Problem: Return the full set of entries precisely. Do not carry over any pictures.

Input records:

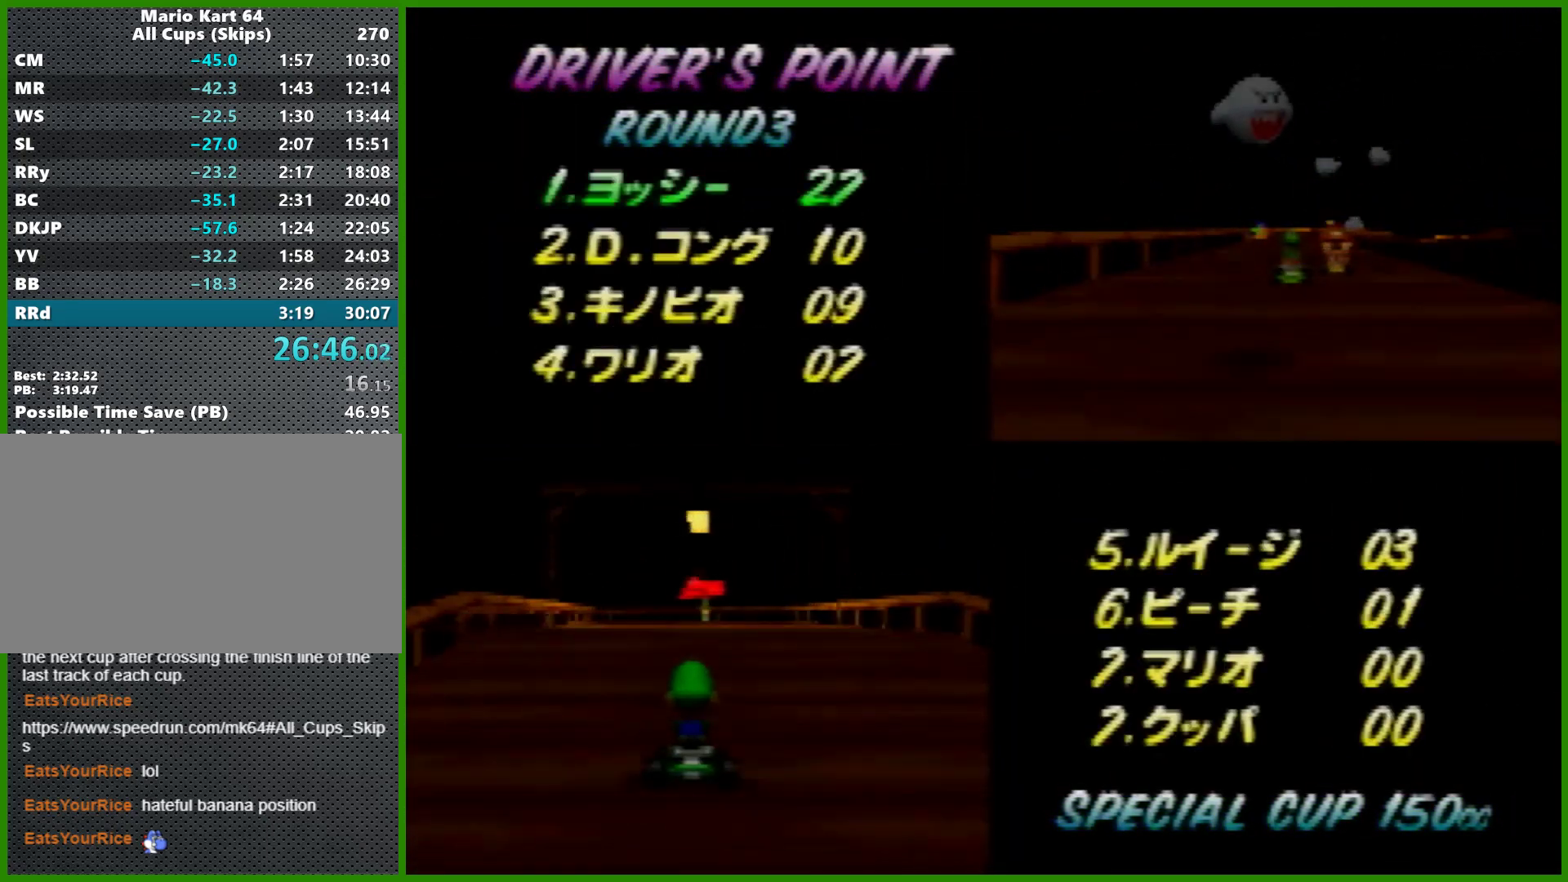
Gameplay with a controller (Nintendo layout); each line is a JSON object with the inputs held at the frame after it. "events" lists button and stick changes between this image and that frame as [ms after this image, input, new state], when the widget could be followed in between. Not read: L1 L3 R3 X Y.
{"buttons": ["Z", "START"], "left_stick": "center", "events": [[33, "A", "down"], [100, "A", "up"], [167, "A", "down"], [233, "A", "up"], [333, "A", "down"], [367, "A", "up"], [433, "A", "down"], [500, "A", "up"]]}
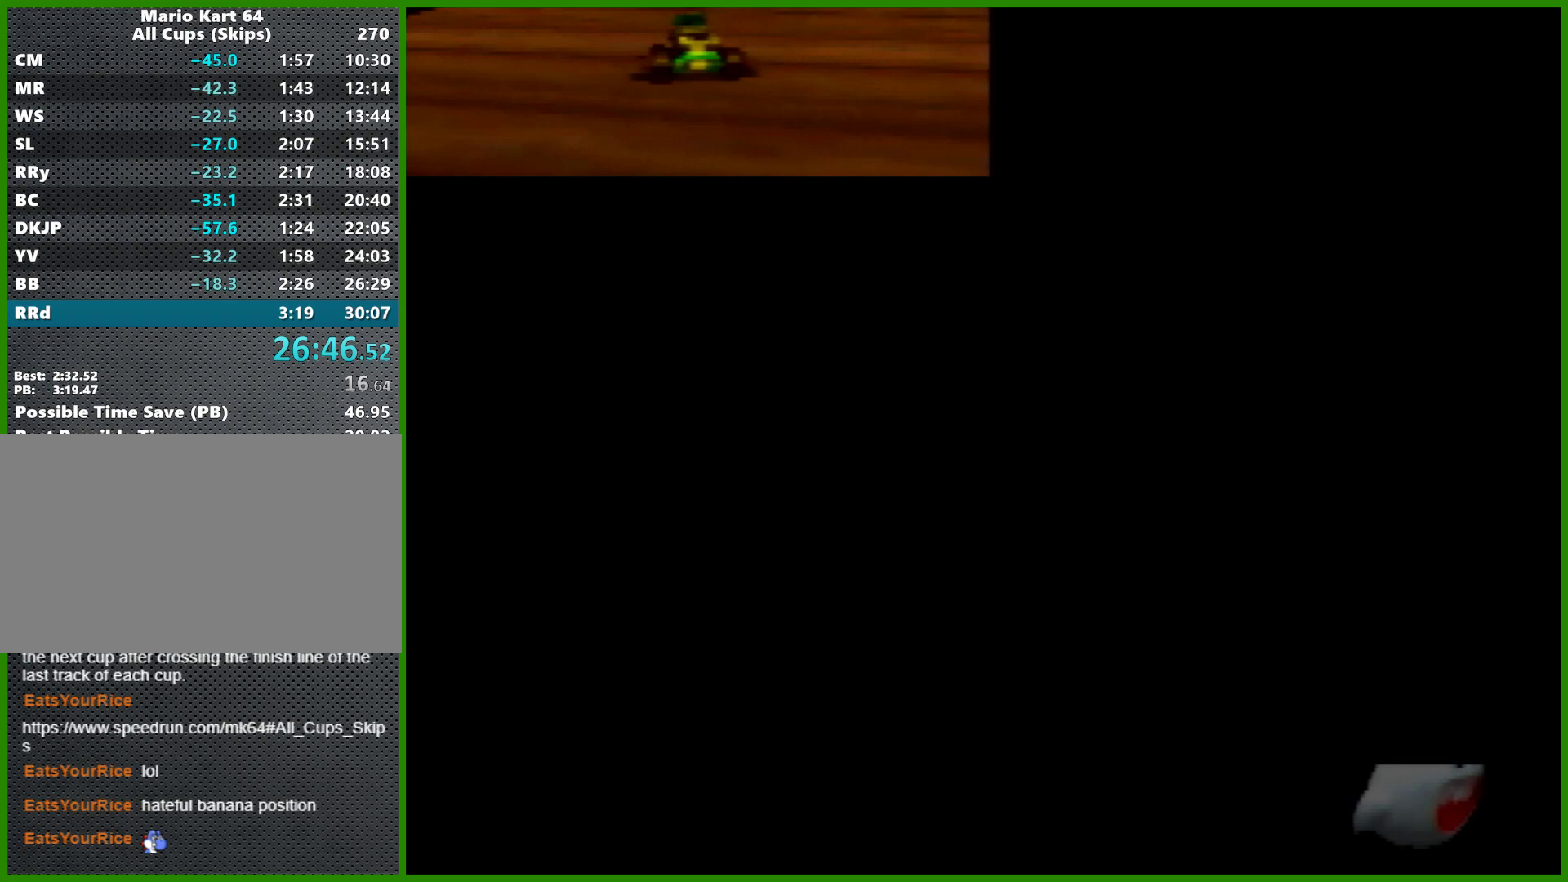
{"buttons": ["Z", "START"], "left_stick": "center", "events": []}
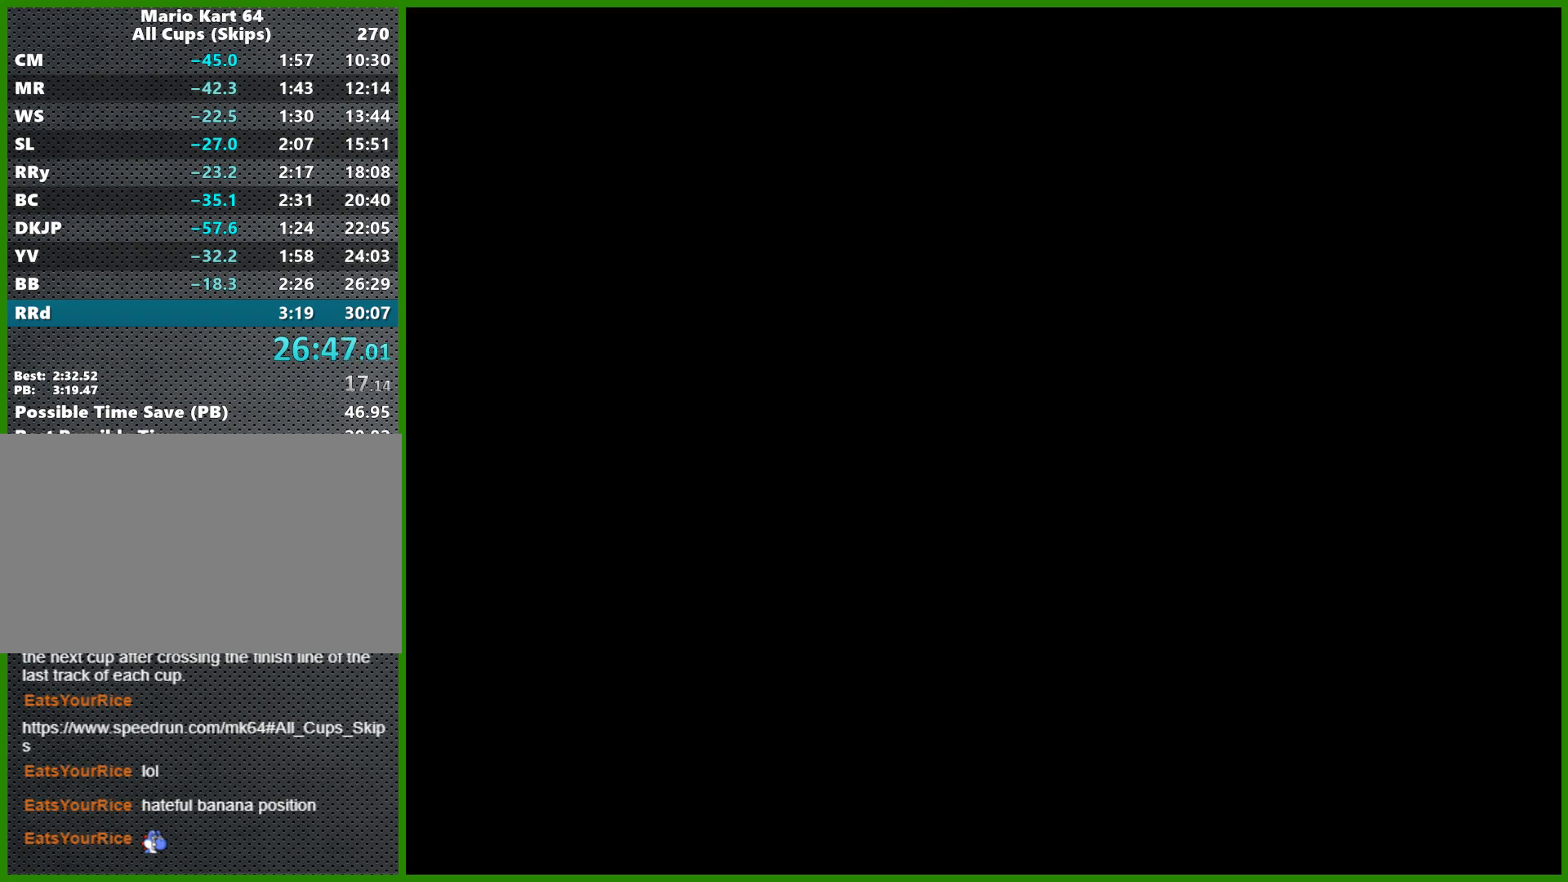
{"buttons": ["Z", "START"], "left_stick": "center", "events": []}
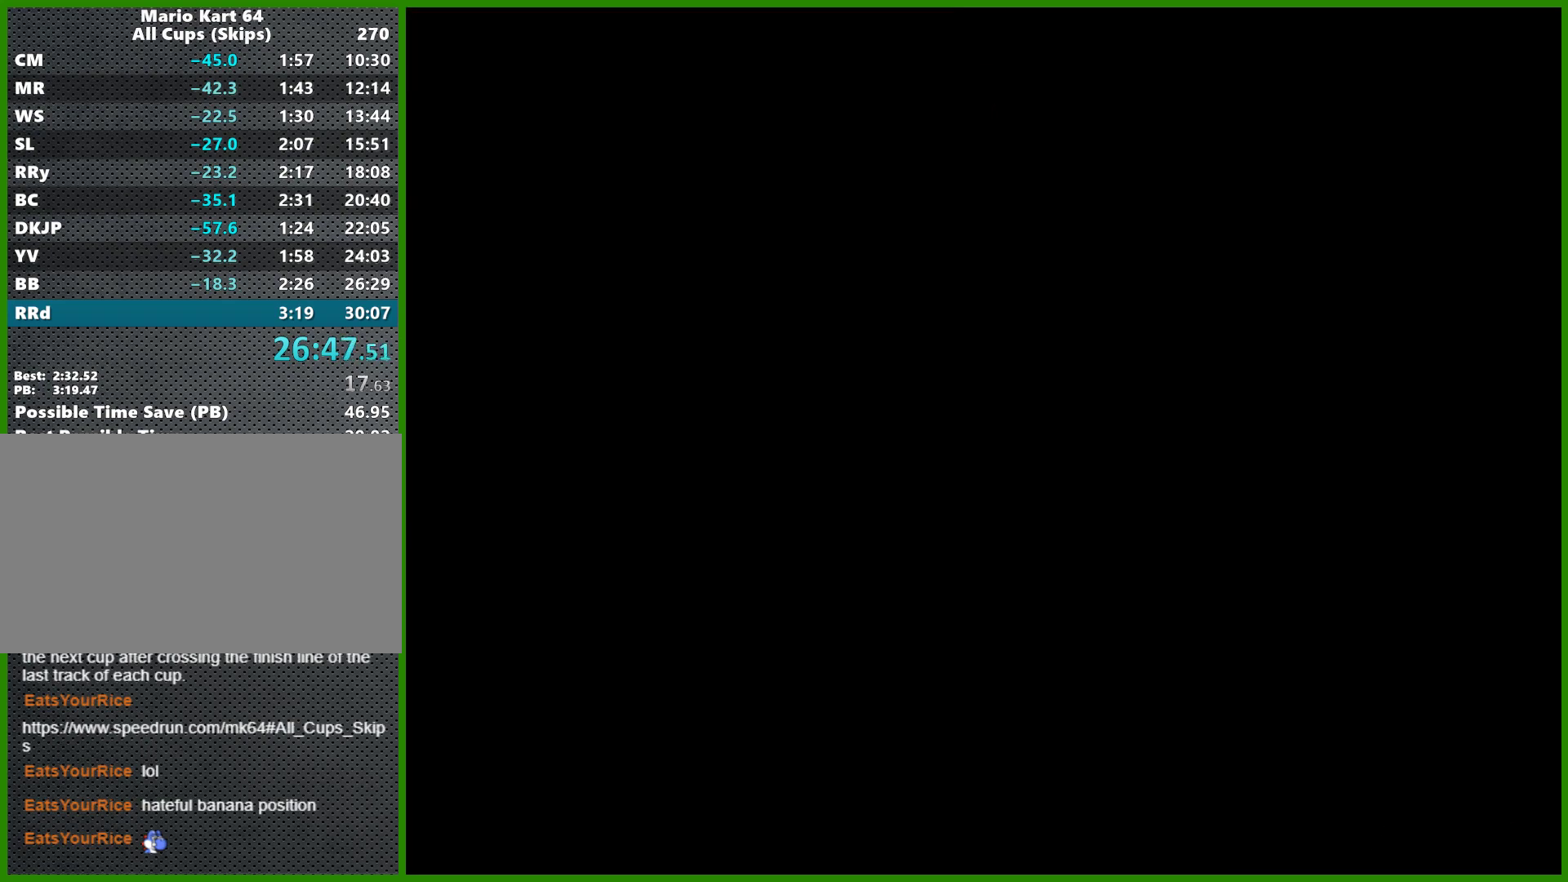
{"buttons": ["Z", "START"], "left_stick": "center", "events": []}
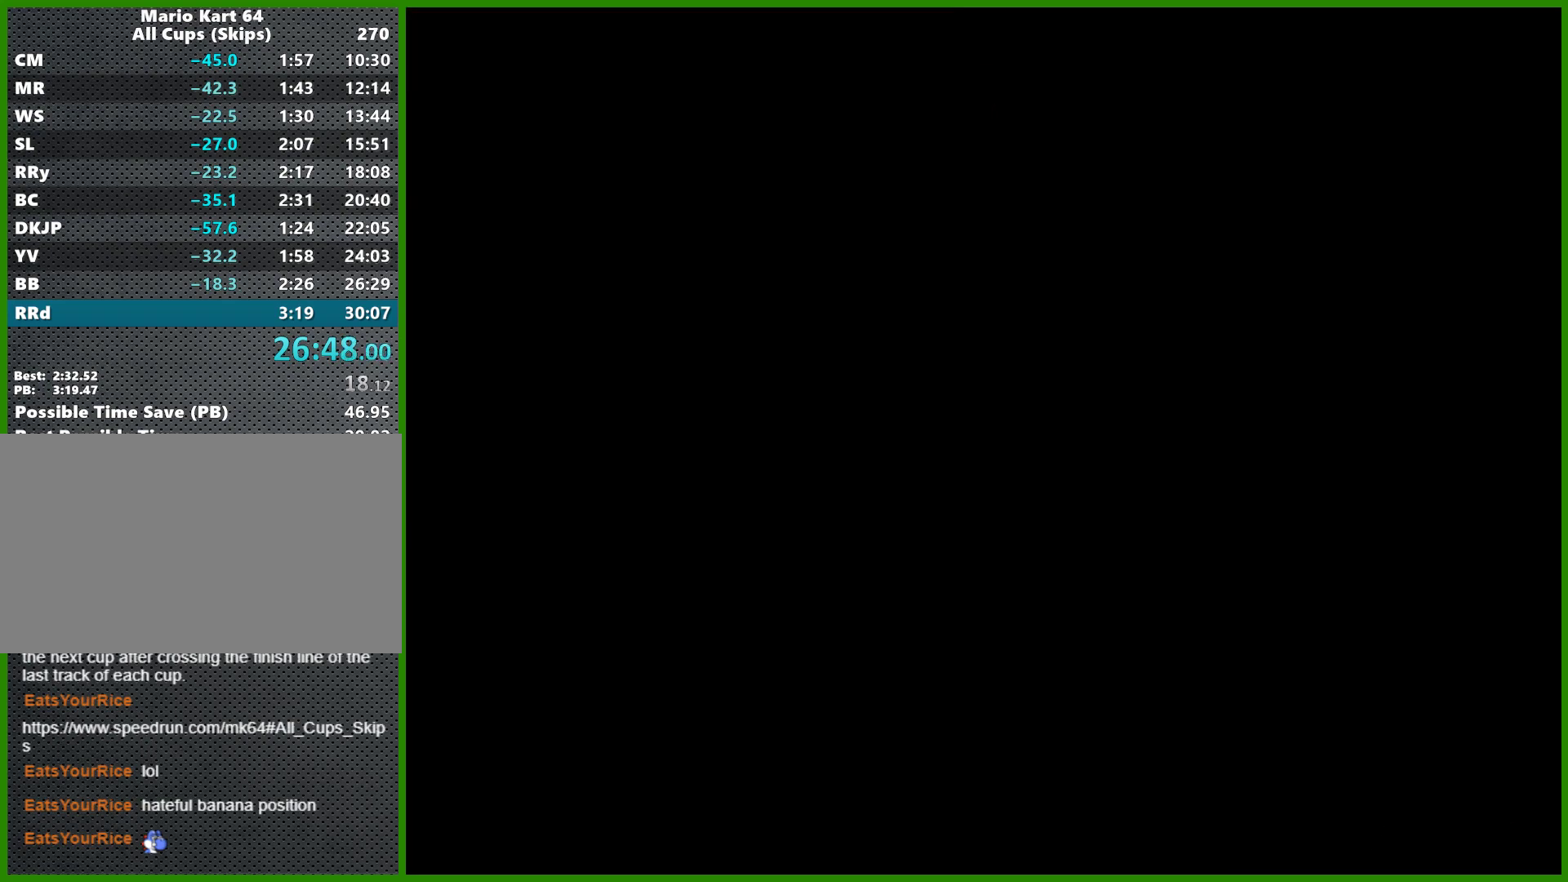
{"buttons": ["Z", "START"], "left_stick": "center", "events": []}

Answer space:
Gameplay with a controller (Nintendo layout); each line is a JSON object with the inputs held at the frame after it. "events" lists button and stick changes between this image and that frame as [ms after this image, input, new state], when the widget could be followed in between. Not read: L1 L3 R3 X Y.
{"buttons": ["Z", "START"], "left_stick": "center", "events": [[33, "A", "down"], [100, "A", "up"], [167, "A", "down"], [233, "A", "up"], [333, "A", "down"], [367, "A", "up"], [433, "A", "down"], [500, "A", "up"]]}
{"buttons": ["Z", "START"], "left_stick": "center", "events": []}
{"buttons": ["Z", "START"], "left_stick": "center", "events": []}
{"buttons": ["Z", "START"], "left_stick": "center", "events": []}
{"buttons": ["Z", "START"], "left_stick": "center", "events": []}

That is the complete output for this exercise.